Pacific Coast Business Times has been successful in part because of its strict adherence to our paywall or what I prefer to call our digital content licensing model. The only way you can get access through our paywall is via a subscription to our print publication — and we’ve been experiencing slow but steady growth in both advertising and subscriptions in the five years since we put that model into place.
Some of our content is print exclusive, some is digital only. We don’t restrict access to breaking news as well as our editorials and commentaries. Our great preference is for in-depth, enterprise and exclusive reporting to be locked behind our pay wall. But it turns out that Pacific Coast Business Times is not alone in facing conflicts over paywalls.
A study published this summer by Mike Annany, coincidentally an assistant professor at USC-Annenberg, concluded that major newspapers temporarily dropped their paywalls dozens of times between 1999 and 2015.
A write up on Annany’s research that appeared in the July 20 newsletter published by Harvard University’s Neiman Lab said paywalls were dropped for a number of reasons, including providing information during natural disasters or coverage for planned events like the World Series as well as for audience development or advertising reasons. As a business journalist, I was fascinated to learn that the Financial Times dropped its paywall on the day after the Brexit vote.
My belief in the paywall is central to the idea that journalists should be paid for their work and my hero in the effort to secure fair pay for a day’s work is recording star Taylor Swift.
This summer, an article in the Wall Street Journal lauded Swift for staring down “tech titans, Chinese e-commerce swindlers” and others by insisting on being paid for her music. Her “To Apple, Love Taylor” letter laid down a big marker for creators of intellectual property and got Apple Music to back down.

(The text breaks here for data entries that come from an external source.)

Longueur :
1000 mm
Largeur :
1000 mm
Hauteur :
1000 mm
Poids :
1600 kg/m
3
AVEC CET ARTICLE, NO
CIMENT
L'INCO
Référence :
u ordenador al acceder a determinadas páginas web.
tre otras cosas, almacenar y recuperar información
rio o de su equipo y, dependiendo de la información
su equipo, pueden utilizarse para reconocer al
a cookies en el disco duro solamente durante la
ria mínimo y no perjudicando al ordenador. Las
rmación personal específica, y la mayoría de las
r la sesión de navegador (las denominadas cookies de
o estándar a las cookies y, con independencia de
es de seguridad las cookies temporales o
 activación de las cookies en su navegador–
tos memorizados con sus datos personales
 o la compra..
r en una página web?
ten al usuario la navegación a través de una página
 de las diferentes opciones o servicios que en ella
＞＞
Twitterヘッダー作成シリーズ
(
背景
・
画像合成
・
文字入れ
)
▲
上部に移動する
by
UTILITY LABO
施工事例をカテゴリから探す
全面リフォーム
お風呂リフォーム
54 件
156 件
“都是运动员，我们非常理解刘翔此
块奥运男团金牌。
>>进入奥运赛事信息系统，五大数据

Most of us don’t have Taylor Swift’s ability to move markets. But I’d suggest to the folks at Annenberg, Pro-Publica and other nonprofits that support nonprofit journalism that it is worth rethinking whether grant or fellowship-supported journalism has to be free for all.
Some additional thoughts:
- In the book world, it’s perfectly normal for authors and scholars to get grants for their work and then publish books that have to be bought. Why can’t the same model apply to journalists who work for publications that are paid and not free.
- Perhaps if nonprofits are going to support publications that are subscription-based, a small amount of grant money can be set aside to purchase reprints in pdf form that can reside on the grantor’s web site with a link to the paid site. At our company, reprints cost $169.
The bottom line is that both paywalls and nonprofit grants and fellowships are important in the transition to a digital-dominant world. They should complement each other and not be a source of conflict.
• Henry Dubroff is the editor and chairman of the Pacific Coast Business Times.